**Directions**. Repeat the passage on trade skills from "Now, the fourth" up to and including "you so far.", swapping "task acquisition learning" for "hands-on practice".
### Exercise passage
But in business, careless decisions can cost careers, money and opportunities. For sure, I've seen this firsthand. So think through those outcomes carefully. Understand your risks and try and prevent them from turning into issues. It's a skill that is superbly in demand at the moment and much needed in many organizations.

Rob:

Now, the fourth trade skill is learning by doing, which is my personal favorite from these. So long time readers will know that I call this task acquisition learning. It's basically learning by doing the work itself. It's on the job training, you could call it. Theory, information, it only gets you so far.

Rob:

Until you try something, until you put it into action, until you deploy the tactics and the behaviors and the skills, then you don't know something. Because when you deploy it, when you try it, you can adjust, you can improve, you can learn, you get feedback. But you don't really know if it works or not if you're just basing things on theory and information. So every action in business builds knowledge. Now the best way to do this is to do the job itself, ideally with, alongside, be mentored or supervised by somebody who's already excellent at doing that particular activity.
######
### Data extracts
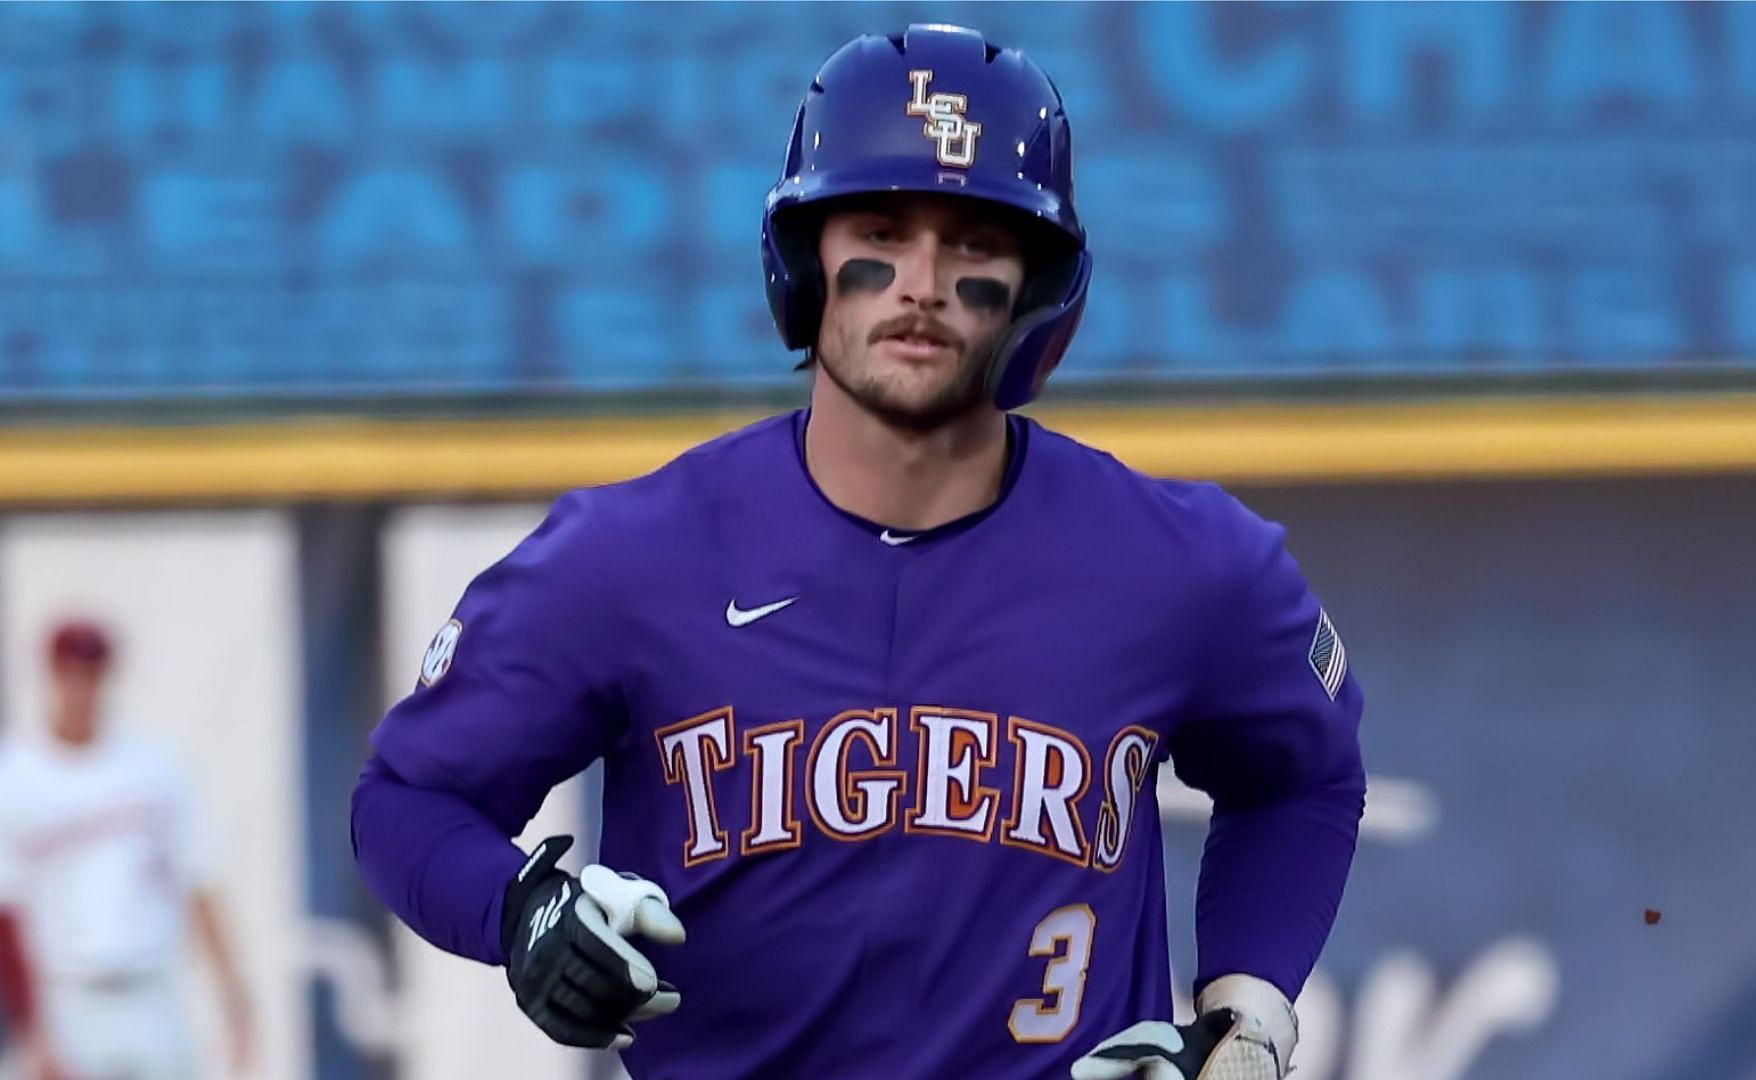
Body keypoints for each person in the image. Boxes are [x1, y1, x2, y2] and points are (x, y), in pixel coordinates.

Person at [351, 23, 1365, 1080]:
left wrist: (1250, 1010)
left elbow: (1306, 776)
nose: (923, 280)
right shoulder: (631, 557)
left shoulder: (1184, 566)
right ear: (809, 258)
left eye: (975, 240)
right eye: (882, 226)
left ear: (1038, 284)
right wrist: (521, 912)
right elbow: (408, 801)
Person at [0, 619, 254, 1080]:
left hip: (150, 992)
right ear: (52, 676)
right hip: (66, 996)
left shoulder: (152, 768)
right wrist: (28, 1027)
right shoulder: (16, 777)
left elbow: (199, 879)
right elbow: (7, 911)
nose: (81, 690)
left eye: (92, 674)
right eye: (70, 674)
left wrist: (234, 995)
######
**Result**.
Now, the fourth trade skill is learning by doing, which is my personal favorite from these. So long time readers will know that I call this hands-on practice. It's basically learning by doing the work itself. It's on the job training, you could call it. Theory, information, it only gets you so far.